Parallel to the X-axis
Parallel to the Y-axis
Leans down from left to right
Climbs up from left to right

The correct answer is: C. Leans down from left to right.

A monopoly is a market structure in which there is only one seller of a good or service. The demand curve for a monopoly is downward-sloping, which means that the monopolist can charge a higher price and still sell some units of the good or service. This is because the monopolist is the only seller in the market, and buyers have no other choice but to buy from the monopolist.

The demand curve for a monopoly is different from the demand curve for a perfectly competitive firm. A perfectly competitive firm faces a perfectly elastic demand curve, which means that the firm can sell as much as it wants at the market price. This is because there are many firms in a perfectly competitive market, and each firm is a small part of the market. As a result, buyers have many choices, and they can easily switch to another firm if the price is too high.

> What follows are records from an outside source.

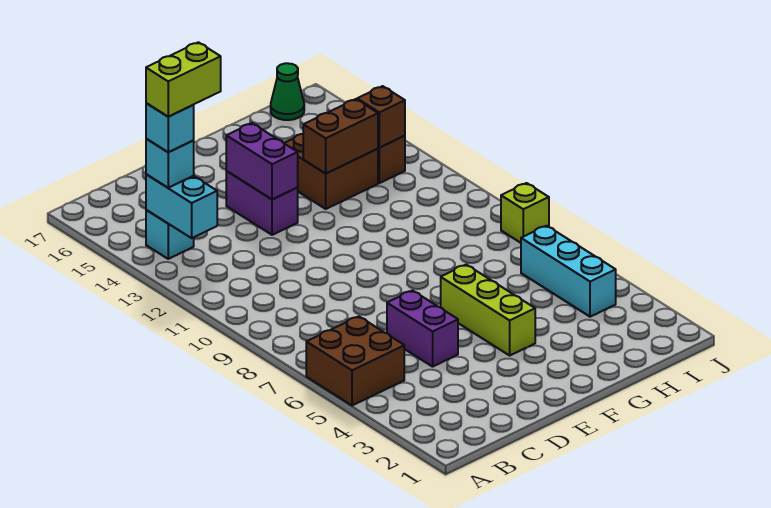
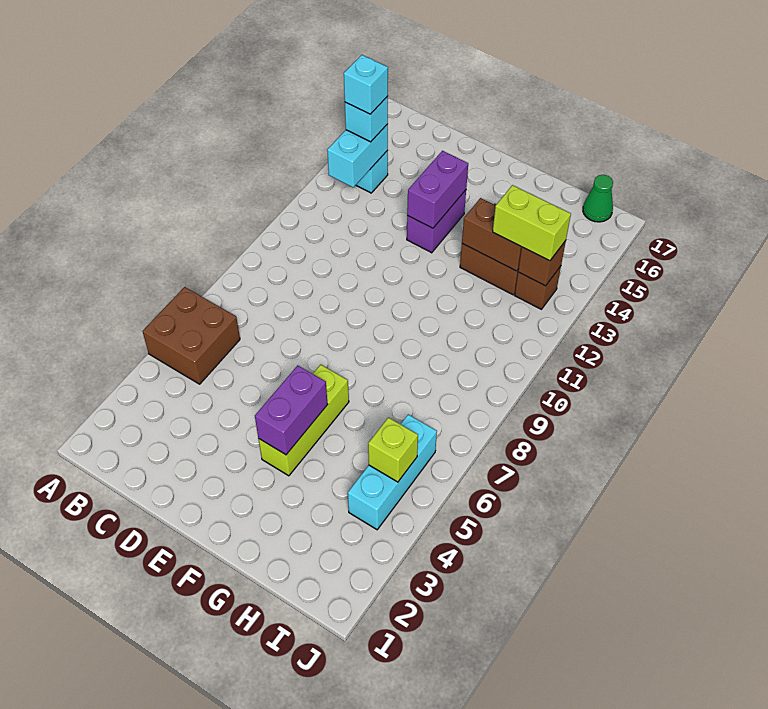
lime 1x2 brick [146,42,221,116] -> lime 1x2 brick moved to [493,185,571,261]
purple 1x2 brick [387,290,458,367] -> purple 1x2 brick moved to [255,366,328,455]
lime 1x1 brick [501,183,549,243] -> lime 1x1 brick moved to [368,418,418,482]

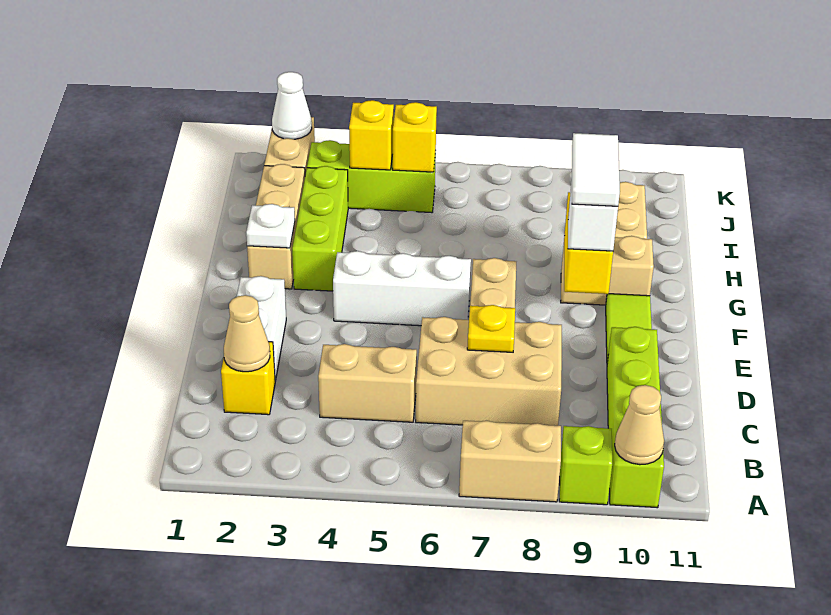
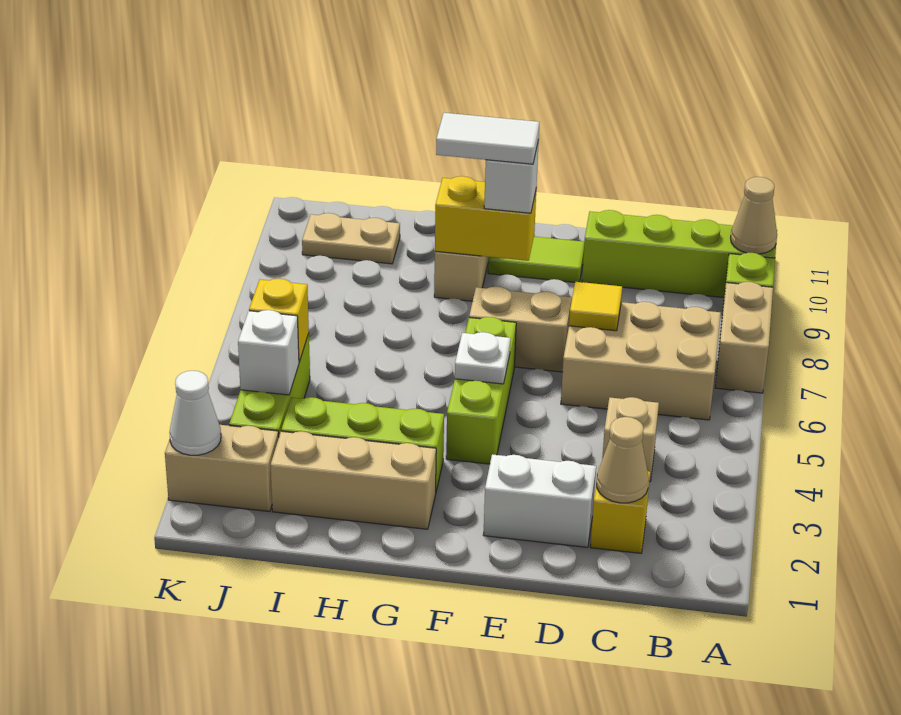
tan 1x2 brick [318,344,417,422] -> tan 1x1 brick [602,397,659,482]
tan 2x3 brick [416,317,562,426] -> tan 2x3 brick turned to [561,302,721,420]
yellow 1x1 plate [467,305,515,352] -> yellow 1x1 tile [569,282,622,331]
white 1x3 brick [333,251,471,326] -> lime 1x3 brick [446,317,516,464]
white 1x1 plate [246,204,295,248] -> white 1x1 plate moved to [455,332,510,384]
yellow 1x1 brick [349,100,394,170] -> white 1x1 brick [238,310,299,395]

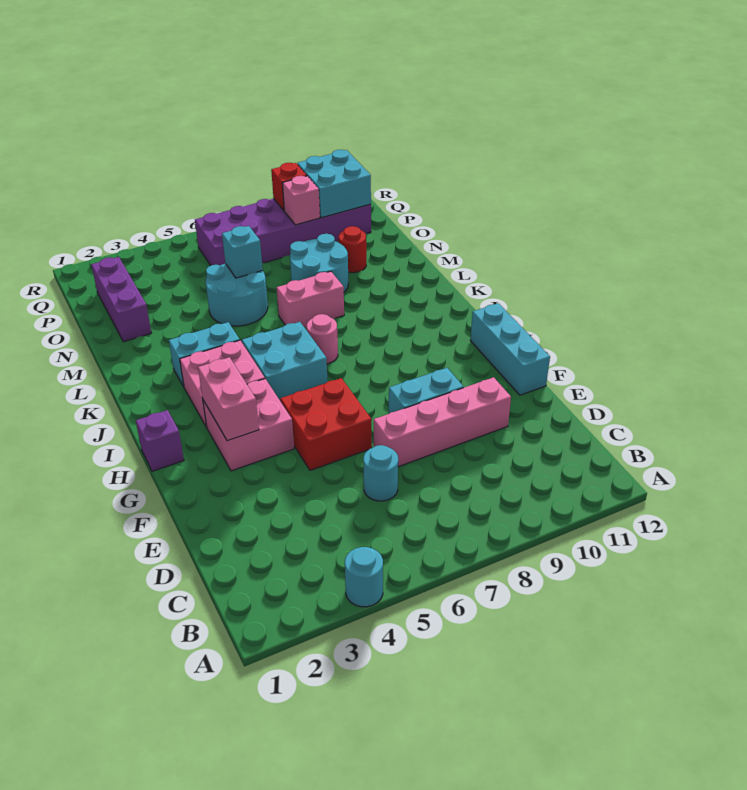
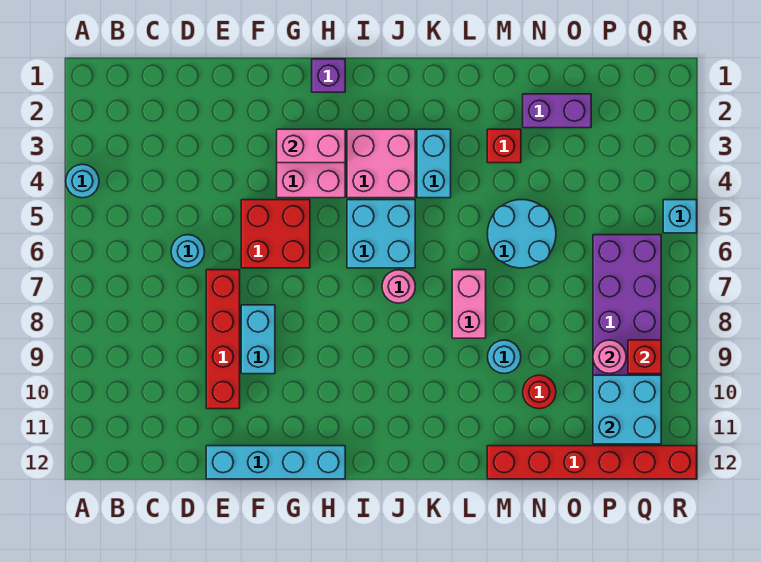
pink 1x4 brick [374,377,511,467] -> red 1x4 brick [206,270,240,409]
cyan 1x3 brick [471,303,550,395] -> cyan 1x4 brick [206,446,345,479]
none -> red 1x1 brick [487,129,521,163]
cyan 2x2 round brick [290,234,348,292] -> cyan 1x1 round brick [488,340,521,374]
none -> red 1x6 brick [487,446,697,479]
purple 1x3 brick [91,257,151,342] -> purple 1x2 brick [523,94,591,128]
cyan 1x1 brick [222,226,263,278] -> cyan 1x1 brick moved to [663,200,697,233]
pink 1x1 brick [282,176,320,225] -> pink 1x1 round brick [593,340,626,374]

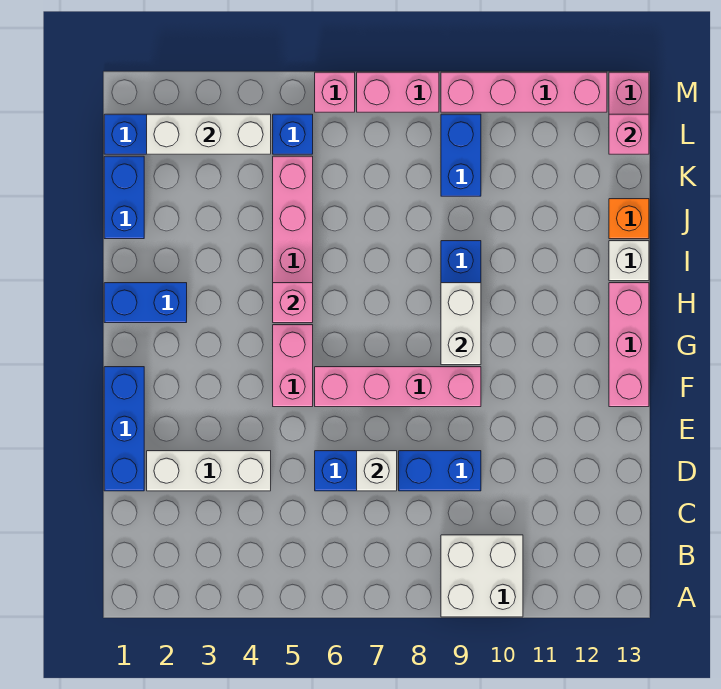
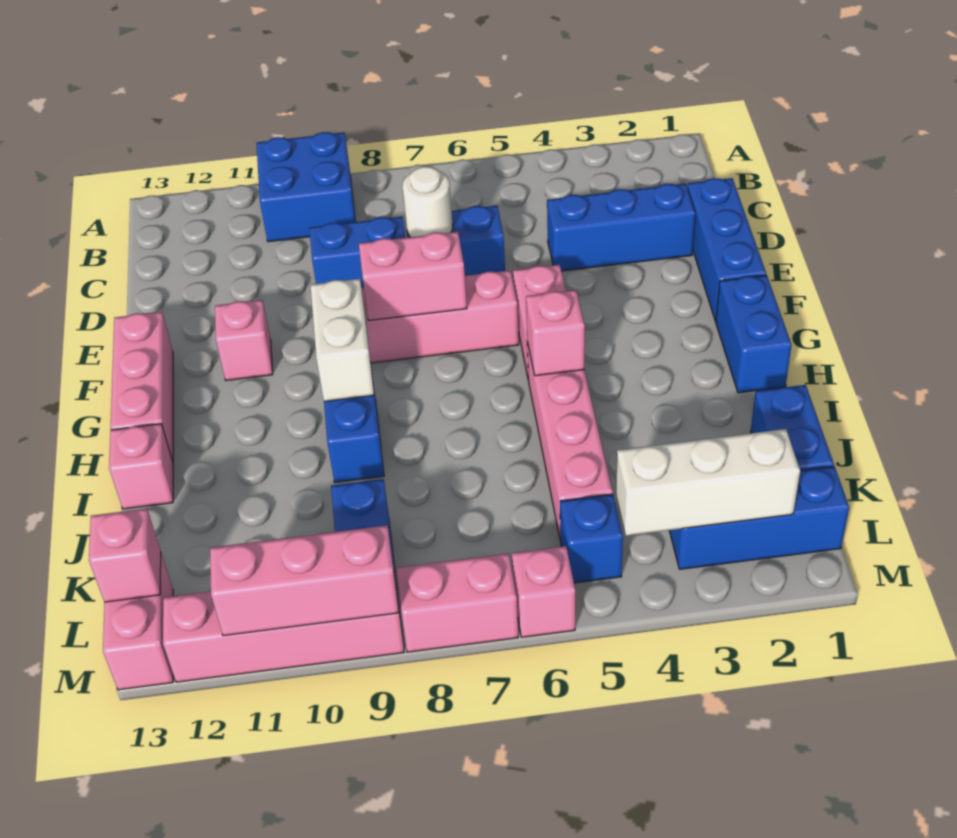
white 2x2 brick [441,535,523,617] -> blue 2x2 brick [257,132,356,242]
white 1x3 brick [147,451,271,491] -> blue 1x3 brick [547,184,695,271]
white 1x1 brick [357,451,397,491] -> white 1x1 round brick [402,166,453,237]
none -> pink 1x2 brick [359,232,467,320]
none -> pink 1x1 brick [215,300,273,380]
blue 1x2 brick [104,283,187,323] -> blue 1x2 brick turned to [716,275,792,393]
white 1x1 brick [609,241,649,281] -> pink 1x1 brick [109,424,173,509]
orange 1x1 brick [609,199,649,239] -> none
none -> pink 1x3 brick [210,525,399,636]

The demand curve for a monopoly is also different from the demand curve for a monopolistically competitive firm. A monopolistically competitive firm faces a downward-sloping demand curve, but the demand curve is more elastic than the demand curve for a monopoly. This is because there are many firms in a monopolistically competitive market, but each firm is not a small part of the market. As a result, buyers have some choices, but they cannot easily switch to another firm if the price is too high.

In conclusion, the demand curve for a monopoly is downward-sloping, which means that the monopolist can charge a higher price and still sell some units of the good or service. This is because the monopolist is the only seller in the market, and buyers have no other choice but to buy from the monopolist.